- [Provided text]:
Skip to content

timfong888/get-transcript

Repository files navigation

Get Transcript - YouTube Transcript API

A FastAPI service deployed on Fly.io that extracts transcripts from YouTube videos using Webshare residential proxies. Provides a REST API with authentication, error handling, and proxy support that works reliably without 407 authentication errors.

🚀 Live API Endpoint

https://get-transcript.fly.dev/get_transcript

🔑 Authentication Policy

Required: All requests must include an API key in the Authorization header:

Authorization: Bearer YOUR_API_KEY_HERE

⚠️ Security Note: Replace YOUR_API_KEY_HERE with your actual API key. Never commit real API keys to public repositories.

Security:

  • API key is required for all transcript requests
  • Health check endpoint (/health) is public
  • CORS enabled for web browser requests
  • No rate limiting currently implemented

📋 How to Use

Method 1: GET Request

curl -H "Authorization: Bearer YOUR_API_KEY_HERE" \
     "https://get-transcript.fly.dev/get_transcript?videoId=dQw4w9WgXcQ"

Method 2: POST Request

curl -X POST \
     -H "Authorization: Bearer YOUR_API_KEY_HERE" \
     -H "Content-Type: application/json" \
     -d '{"videoId": "dQw4w9WgXcQ"}' \
     "https://get-transcript.fly.dev/get_transcript"

JavaScript Example

const response = await fetch('https://get-transcript.fly.dev/get_transcript?videoId=dQw4w9WgXcQ', {
  headers: {
    'Authorization': 'Bearer YOUR_API_KEY_HERE'
  }
});
const data = await response.json();
console.log(data.transcript);

Python Example

import requests

response = requests.get(
    'https://get-transcript.fly.dev/get_transcript',
    params={'videoId': 'dQw4w9WgXcQ'},
    headers={'Authorization': 'Bearer YOUR_API_KEY_HERE'}
)
data = response.json()
print(data['transcript'])

📊 Response Format

Success Response (200)

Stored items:
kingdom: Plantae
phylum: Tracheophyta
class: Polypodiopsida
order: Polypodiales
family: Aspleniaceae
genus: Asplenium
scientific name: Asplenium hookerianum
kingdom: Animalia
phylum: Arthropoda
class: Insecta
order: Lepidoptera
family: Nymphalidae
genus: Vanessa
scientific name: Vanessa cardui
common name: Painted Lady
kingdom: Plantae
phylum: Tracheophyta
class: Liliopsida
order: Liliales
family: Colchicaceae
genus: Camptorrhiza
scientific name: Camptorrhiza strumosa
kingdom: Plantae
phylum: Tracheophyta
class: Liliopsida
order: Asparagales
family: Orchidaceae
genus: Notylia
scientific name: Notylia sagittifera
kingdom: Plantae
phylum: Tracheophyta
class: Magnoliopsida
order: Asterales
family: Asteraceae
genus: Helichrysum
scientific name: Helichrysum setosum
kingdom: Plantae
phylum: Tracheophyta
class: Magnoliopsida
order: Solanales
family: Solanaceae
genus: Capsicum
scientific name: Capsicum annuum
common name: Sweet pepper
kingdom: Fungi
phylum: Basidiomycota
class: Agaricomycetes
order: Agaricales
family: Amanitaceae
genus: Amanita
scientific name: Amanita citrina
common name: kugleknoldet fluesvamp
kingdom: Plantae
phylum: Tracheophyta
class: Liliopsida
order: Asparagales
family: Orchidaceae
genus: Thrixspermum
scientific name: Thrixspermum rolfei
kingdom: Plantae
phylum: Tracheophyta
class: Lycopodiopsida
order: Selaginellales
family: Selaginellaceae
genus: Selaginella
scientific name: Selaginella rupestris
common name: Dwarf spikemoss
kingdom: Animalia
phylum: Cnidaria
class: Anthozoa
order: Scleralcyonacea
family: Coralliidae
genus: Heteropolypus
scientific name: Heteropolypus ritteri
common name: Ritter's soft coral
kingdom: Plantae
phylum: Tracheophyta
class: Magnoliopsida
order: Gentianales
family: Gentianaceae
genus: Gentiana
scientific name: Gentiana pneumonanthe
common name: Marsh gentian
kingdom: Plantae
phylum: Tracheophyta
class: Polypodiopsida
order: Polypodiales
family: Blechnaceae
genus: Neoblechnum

- [Required work]:
Can you write out, word for word, the stretch of the transcript API page from "Python Example" through "print(data['transcript'])"? None of the rows above are needed for anything here.

- [Finished task]:
Python Example

import requests

response = requests.get(
    'https://get-transcript.fly.dev/get_transcript',
    params={'videoId': 'dQw4w9WgXcQ'},
    headers={'Authorization': 'Bearer YOUR_API_KEY_HERE'}
)
data = response.json()
print(data['transcript'])